To make sure we were on the right track, I sought to learn from the best. First, a roasting workshop conducted by the serial Nordic coffee roasting champion and 2015 champion of the World Coffee Roasting Championship: Audun Sørbotten from Norway. Then, also from Norway, we have invited Jon Willassen to Kuching as our operation consultant and trainer for our baristas, at the same time, crosscheck and calibrate our Nordic roasting style. An experienced Cup of Excellence (CoE) judge, Jon was also the head roaster and quality control director of Solberg & Hansen; a pioneering company in specialty coffee of Norway. Recently, I’ve also discovered some valuable roasting techniques shared with me by Mr Yuing Tsai—a renowned coffee professional from Taiwan—during a workshop he had conducted. Come to think of it, learning and do well in roasting light was never a smooth path for us, but it was definitely worth the time and conscientious effort.

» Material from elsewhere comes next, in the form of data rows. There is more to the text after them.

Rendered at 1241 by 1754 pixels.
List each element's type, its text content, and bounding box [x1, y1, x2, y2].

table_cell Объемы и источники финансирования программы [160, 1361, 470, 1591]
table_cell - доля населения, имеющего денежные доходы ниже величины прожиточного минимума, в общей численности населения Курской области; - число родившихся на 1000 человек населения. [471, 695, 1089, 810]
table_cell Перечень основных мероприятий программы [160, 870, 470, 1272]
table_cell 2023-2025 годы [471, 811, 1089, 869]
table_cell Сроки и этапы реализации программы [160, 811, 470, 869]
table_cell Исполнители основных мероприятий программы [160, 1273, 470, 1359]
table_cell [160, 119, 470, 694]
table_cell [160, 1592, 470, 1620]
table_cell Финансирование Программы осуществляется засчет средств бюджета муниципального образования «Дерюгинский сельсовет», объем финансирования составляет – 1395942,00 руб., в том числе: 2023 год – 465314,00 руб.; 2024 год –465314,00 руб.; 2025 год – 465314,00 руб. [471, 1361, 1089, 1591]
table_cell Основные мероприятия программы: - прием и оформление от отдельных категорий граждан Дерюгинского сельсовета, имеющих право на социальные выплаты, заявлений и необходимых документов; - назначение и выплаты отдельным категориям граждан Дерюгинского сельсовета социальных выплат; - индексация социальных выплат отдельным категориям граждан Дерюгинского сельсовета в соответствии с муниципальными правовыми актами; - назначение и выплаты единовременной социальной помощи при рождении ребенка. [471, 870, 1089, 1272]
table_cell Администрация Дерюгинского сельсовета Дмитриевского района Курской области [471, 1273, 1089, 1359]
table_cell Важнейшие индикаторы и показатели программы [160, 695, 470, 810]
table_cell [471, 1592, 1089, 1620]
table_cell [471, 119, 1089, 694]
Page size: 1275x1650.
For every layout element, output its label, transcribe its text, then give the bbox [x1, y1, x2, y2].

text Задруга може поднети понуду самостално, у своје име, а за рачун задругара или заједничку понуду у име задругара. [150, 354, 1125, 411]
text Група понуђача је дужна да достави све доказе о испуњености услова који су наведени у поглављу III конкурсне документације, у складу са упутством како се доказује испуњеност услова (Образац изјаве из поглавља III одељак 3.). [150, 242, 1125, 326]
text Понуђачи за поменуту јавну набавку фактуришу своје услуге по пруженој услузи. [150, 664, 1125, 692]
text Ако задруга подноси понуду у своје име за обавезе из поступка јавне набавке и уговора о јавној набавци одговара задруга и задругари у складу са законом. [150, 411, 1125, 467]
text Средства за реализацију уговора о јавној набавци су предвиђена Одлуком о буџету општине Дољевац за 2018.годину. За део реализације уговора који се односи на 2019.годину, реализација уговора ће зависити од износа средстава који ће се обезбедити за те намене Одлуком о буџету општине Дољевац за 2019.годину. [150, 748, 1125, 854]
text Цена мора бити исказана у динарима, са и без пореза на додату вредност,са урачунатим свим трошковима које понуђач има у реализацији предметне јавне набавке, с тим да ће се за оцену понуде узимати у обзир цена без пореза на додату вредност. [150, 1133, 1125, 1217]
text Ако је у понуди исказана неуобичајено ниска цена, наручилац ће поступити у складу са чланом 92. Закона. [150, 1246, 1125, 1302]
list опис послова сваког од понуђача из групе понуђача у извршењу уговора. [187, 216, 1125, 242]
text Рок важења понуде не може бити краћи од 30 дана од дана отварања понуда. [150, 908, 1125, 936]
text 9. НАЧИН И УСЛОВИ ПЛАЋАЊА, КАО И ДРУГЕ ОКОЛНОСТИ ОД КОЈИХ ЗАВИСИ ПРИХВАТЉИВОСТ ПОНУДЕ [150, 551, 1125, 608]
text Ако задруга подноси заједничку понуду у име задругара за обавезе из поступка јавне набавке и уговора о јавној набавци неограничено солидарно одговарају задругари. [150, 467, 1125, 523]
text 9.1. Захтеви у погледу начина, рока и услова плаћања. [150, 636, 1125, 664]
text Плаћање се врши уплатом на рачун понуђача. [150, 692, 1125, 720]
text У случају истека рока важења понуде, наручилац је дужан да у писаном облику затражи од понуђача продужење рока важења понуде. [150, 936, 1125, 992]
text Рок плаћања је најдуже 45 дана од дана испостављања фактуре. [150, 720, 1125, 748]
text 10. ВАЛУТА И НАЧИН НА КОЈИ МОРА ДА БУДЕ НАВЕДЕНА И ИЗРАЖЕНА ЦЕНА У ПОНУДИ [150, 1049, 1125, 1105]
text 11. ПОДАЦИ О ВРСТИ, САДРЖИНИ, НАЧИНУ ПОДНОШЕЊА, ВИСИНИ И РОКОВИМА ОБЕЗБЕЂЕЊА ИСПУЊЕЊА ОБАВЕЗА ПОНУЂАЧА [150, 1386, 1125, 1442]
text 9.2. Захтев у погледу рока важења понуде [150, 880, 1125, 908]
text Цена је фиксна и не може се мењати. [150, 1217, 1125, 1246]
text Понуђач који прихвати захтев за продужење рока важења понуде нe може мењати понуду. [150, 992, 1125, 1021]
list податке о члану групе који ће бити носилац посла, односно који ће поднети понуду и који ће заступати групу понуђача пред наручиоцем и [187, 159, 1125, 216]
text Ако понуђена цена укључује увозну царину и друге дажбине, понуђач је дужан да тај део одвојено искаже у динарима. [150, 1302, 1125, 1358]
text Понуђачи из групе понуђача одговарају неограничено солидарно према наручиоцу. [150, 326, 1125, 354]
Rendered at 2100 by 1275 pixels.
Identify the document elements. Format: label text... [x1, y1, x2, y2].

The name Earthlings literally means all living things on earth, which includes: people and coffee—the latter could not exist without the former; which is also true, for some, vice versa. Therefore, our values are closely tied with the two, expressed through our service and the core products that I had elaborated above: to bring specialty coffee closer to people, encourage the spirit to explore and to honour and respect the origin of coffee and mankind. We will stay true to these values in providing an authentic, unique, and down-to-earth coffee experience for all who cross our path.